▶ _PROBLEMS TO SOLVE_
a) Answer these questions from the MAP sensor guide:
(i) How much did Ford charge for its diagnostic session?
(ii) What holds the MAP sensor in place?
(iii) What reading should pin 4 give?
b) Does each statement agree with the MAP sensor guide? Answer yes or no and quote the words that decide it.
(i) The MAP sensor sits on a pipe at the bottom of the intercooler.
(ii) Corrosion has been reported up to 20cm away from the plug.
(iii) The ECU uses the MAF sensor to work out how much air is in the system.
c) Extract everything in the MAP sensor guide from "Anyway, using the" down to "about 3.9v roughly.".

▶ _TEXT SECTION_
────
I’ve included some images of f-super on my van which may be useful to compare – the only thing to rememeber is these were taken in the Alps when the turbo wasn’t connected properly, so MAP (aka “boost”) will be a lot lower than it should be.
Ford, in their £90 diagnostic session where they failed to test the turbo actuator or notice the vacuum pipes were wrong, simply saw the P0235 error and said it was a faultly MAP sensor. After trying to charge me £380 for a new sensor and intercooler I bought just the sensor from a parts place opposite, fitted it in 2 mins, proved it wasn’t it – and then was told “tough – come back another time to continue diagnostics”….
Anyway, the MAP sensor is a TMAP sensor which reads boost pressure, air temperature, and also atmospheric pressure. Absolutely no idea how it does the latter….
This is located on the off-site pipe at the bottom of the intercooler. It comes off simply with 2 star-shape (torx) screws. The electrical connector unplugs. On other vans this is near the EGR and hence gets gunked up – so if its dirty, clean it gently – it should be spotless (mine was). Also clean and check the electical connectors. Mine looked all fine and actually gave correct readings in f-super – so why Ford said it was faulty….. ARGH! lol!
Anyway, using the
You can also directly check voltages (thanks to Dan @ FordTransit.org)
The map sensor loom has 4 pins;
1. MAP reading
2. 5v reference
3. IAT reading
So… With ignition on pin 2 should read 5v and pin 1 should read 1.5v
At engine idle pin 1 should still read 1.5v, with a little throttle the voltages will increase to about 3.9v roughly.
Pin 4 should earth with no resistance (0 ohm)
Discount pin 3 as it works the iat sensor.
5.MAP Sensor wiring
On the forums, and a friends experience, the wiring to the MAP sensor can corrode or wear through. If you clean the sensor wires you can see they are colour marked – make note of these. Note each wire has a PRIMARY colour and then a thinner SECONDARY stripe. This is important – white with green stripe looks similar to, but is different to green with white stripe!
The wires go into a loom and cover, up near the radiator, under the AC pipes, behind the air-filter housing, across the windscreen to the ECU on the near-side top part of the engine above the coolant bottle.
- Check the wiring to the plug
- Open and check the loom from the MAP sensor up – reports of corossion up to 10cm away from plug
- Check wiring behind air-filter housing (a bitch to get to if you have AC and after market cruise control!) – a friends had worn through here due to bad fitting at Ford.
- I personally openned the loom near the ECU (tape unwraps), found each of the 4x MAP wires, and with BATTERY DISCONNECTED I checked continuity between here and the plug (using automotive piercing probes), also I checked for shorts to ground, all whilst wrigging the cable along its entire route.
So its essential that there is 100% continuity at all times, and there are no shorts to earth. The exception is Pin 4 which should be earth and 100% continuity to earth at both ends.
The MAF sensor measures air flow being sucked in via the air filter housing. The ECU uses this to determine how much air is in the system and how much fuel it can lob in. So a duff sensor can mean very poor power.
This is simply held in with 2 torx screws. Once removed be gentle as the element is very very fragile.
────
Stored entries:
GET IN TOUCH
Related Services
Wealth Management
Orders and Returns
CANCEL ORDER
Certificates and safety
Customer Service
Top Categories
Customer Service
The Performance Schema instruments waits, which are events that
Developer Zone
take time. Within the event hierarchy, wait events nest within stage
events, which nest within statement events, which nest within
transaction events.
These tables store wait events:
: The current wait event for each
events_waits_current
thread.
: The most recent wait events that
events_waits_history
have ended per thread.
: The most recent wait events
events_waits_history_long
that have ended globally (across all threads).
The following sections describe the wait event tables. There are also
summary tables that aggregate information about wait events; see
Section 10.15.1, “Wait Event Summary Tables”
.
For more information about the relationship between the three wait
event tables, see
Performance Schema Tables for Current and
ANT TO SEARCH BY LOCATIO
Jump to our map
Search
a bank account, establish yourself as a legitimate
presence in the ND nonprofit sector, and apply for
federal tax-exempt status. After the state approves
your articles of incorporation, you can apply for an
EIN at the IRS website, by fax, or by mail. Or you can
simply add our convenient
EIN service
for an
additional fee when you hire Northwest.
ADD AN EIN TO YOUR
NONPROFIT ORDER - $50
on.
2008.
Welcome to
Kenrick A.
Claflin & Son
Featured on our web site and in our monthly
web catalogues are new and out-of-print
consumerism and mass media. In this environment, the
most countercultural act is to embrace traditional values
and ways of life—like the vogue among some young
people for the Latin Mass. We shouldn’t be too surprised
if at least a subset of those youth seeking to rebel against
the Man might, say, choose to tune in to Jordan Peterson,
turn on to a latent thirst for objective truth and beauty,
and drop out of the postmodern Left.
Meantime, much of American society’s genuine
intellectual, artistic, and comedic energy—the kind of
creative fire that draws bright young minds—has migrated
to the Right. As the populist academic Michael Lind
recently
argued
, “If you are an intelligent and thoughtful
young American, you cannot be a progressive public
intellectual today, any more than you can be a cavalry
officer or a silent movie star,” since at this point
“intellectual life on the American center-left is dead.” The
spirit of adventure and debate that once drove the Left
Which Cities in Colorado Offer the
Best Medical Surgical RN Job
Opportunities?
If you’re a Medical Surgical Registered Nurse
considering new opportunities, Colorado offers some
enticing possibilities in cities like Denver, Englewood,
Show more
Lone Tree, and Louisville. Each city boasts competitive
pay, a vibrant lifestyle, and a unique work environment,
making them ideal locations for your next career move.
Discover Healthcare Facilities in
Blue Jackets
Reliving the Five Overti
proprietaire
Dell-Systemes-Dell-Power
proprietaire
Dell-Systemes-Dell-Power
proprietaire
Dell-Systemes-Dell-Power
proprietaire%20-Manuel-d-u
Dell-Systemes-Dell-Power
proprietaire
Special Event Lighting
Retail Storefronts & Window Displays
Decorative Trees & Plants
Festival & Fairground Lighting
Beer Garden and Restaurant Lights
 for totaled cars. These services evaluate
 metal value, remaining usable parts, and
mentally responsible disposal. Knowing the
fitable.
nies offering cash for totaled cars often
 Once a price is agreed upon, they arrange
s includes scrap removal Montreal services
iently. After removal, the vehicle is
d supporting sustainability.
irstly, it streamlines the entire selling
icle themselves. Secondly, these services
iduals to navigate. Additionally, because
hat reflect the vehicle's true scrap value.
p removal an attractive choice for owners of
────
▶ _RESULTS IN ORDER_
a)
(i) £90
(ii) 2 star-shape (torx) screws
(iii) It should earth with no resistance (0 ohm).

b)
(i) Yes: "This is located on the off-site pipe at the bottom of the intercooler."
(ii) No: "reports of corossion up to 10cm away from plug"
(iii) Yes: "The ECU uses this to determine how much air is in the system and how much fuel it can lob in."

c)
Anyway, using the
You can also directly check voltages (thanks to Dan @ FordTransit.org)
The map sensor loom has 4 pins;
1. MAP reading
2. 5v reference
3. IAT reading
So… With ignition on pin 2 should read 5v and pin 1 should read 1.5v
At engine idle pin 1 should still read 1.5v, with a little throttle the voltages will increase to about 3.9v roughly.